§ Prompt
Filter this listing down to the lines that contain the word "messages", and copy them.
○ ○ ○ ○
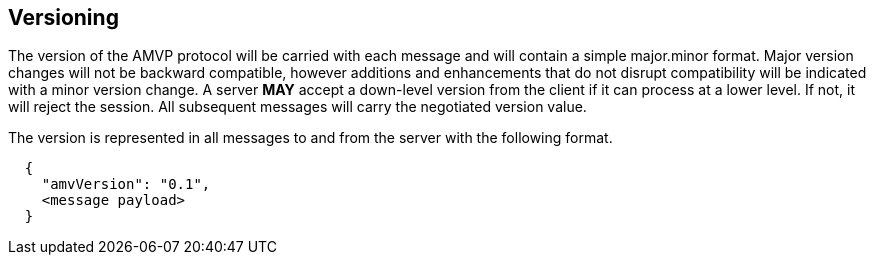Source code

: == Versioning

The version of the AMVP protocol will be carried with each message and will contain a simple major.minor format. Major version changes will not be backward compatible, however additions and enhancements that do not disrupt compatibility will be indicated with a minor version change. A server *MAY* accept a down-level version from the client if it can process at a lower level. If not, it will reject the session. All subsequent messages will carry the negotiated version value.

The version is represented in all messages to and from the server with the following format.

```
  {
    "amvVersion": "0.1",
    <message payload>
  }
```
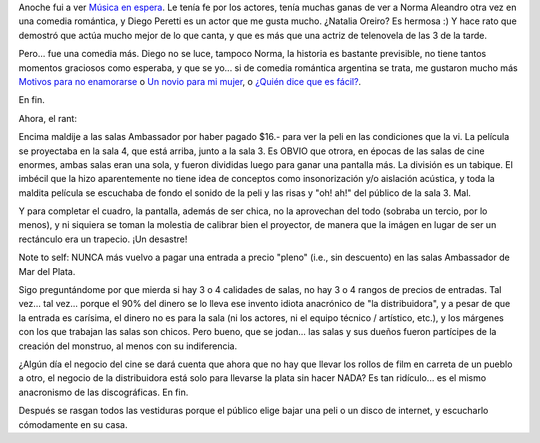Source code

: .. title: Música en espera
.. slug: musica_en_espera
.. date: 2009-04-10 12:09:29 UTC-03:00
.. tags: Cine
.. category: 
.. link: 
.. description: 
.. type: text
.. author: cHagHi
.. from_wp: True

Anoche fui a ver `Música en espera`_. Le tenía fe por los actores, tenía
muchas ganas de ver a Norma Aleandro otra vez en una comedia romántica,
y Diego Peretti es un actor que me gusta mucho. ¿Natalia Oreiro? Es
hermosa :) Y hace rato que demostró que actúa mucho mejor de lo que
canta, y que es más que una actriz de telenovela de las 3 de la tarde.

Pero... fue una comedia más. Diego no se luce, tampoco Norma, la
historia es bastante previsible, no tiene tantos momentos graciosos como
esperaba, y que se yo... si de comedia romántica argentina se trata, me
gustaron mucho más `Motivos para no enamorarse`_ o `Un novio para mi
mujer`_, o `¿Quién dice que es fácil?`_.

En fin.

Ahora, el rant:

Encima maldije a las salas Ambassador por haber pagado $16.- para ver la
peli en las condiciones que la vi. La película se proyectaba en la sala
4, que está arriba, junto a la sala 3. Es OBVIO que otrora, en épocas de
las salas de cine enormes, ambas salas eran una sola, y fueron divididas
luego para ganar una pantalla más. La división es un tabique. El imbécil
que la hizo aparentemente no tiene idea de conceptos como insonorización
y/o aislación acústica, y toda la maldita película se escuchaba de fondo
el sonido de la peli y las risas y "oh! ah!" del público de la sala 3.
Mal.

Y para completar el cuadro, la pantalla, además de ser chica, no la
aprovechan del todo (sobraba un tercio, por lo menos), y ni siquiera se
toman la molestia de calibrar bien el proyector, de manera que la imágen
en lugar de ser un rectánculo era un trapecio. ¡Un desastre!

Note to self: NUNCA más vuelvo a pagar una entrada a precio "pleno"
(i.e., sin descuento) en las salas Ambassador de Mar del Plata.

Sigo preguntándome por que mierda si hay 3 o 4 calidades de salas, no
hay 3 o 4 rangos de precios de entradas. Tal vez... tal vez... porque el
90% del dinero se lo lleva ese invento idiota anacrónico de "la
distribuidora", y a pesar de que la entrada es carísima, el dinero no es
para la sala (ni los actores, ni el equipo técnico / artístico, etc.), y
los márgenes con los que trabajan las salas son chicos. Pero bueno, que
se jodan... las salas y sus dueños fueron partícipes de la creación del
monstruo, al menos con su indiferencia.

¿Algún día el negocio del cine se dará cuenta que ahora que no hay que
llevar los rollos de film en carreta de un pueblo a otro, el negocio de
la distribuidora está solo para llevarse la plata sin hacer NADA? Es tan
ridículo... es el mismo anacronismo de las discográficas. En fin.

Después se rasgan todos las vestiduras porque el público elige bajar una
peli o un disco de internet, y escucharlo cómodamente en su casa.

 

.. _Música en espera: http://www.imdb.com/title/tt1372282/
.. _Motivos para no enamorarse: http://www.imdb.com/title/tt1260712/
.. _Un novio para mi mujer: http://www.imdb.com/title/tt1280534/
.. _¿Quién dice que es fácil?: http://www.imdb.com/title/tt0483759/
○ ○ ○ ○
§ Answer space
The version of the AMVP protocol will be carried with each message and will contain a simple major.minor format. Major version changes will not be backward compatible, however additions and enhancements that do not disrupt compatibility will be indicated with a minor version change. A server *MAY* accept a down-level version from the client if it can process at a lower level. If not, it will reject the session. All subsequent messages will carry the negotiated version value.
The version is represented in all messages to and from the server with the following format.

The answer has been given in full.